_To do_
Below is a listing; write it out exactly and drop any images from it.

_Provided information_
::::::::::

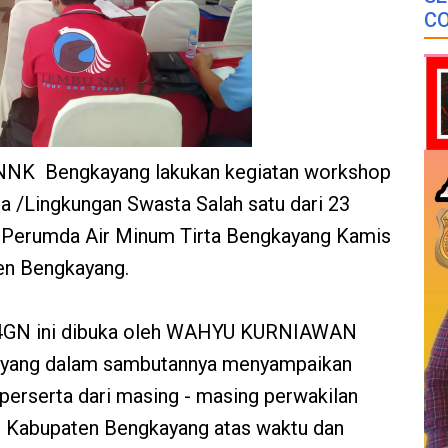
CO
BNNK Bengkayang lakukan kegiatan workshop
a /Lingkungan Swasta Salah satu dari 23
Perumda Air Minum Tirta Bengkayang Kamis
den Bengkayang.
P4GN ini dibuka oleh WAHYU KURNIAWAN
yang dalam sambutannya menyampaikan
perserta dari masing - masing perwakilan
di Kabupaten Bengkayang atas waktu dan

::::::::::

_Answer to the problem_
CO
BNNK Bengkayang lakukan kegiatan workshop
a /Lingkungan Swasta Salah satu dari 23
Perumda Air Minum Tirta Bengkayang Kamis
den Bengkayang.
P4GN ini dibuka oleh WAHYU KURNIAWAN
yang dalam sambutannya menyampaikan
perserta dari masing - masing perwakilan
di Kabupaten Bengkayang atas waktu dan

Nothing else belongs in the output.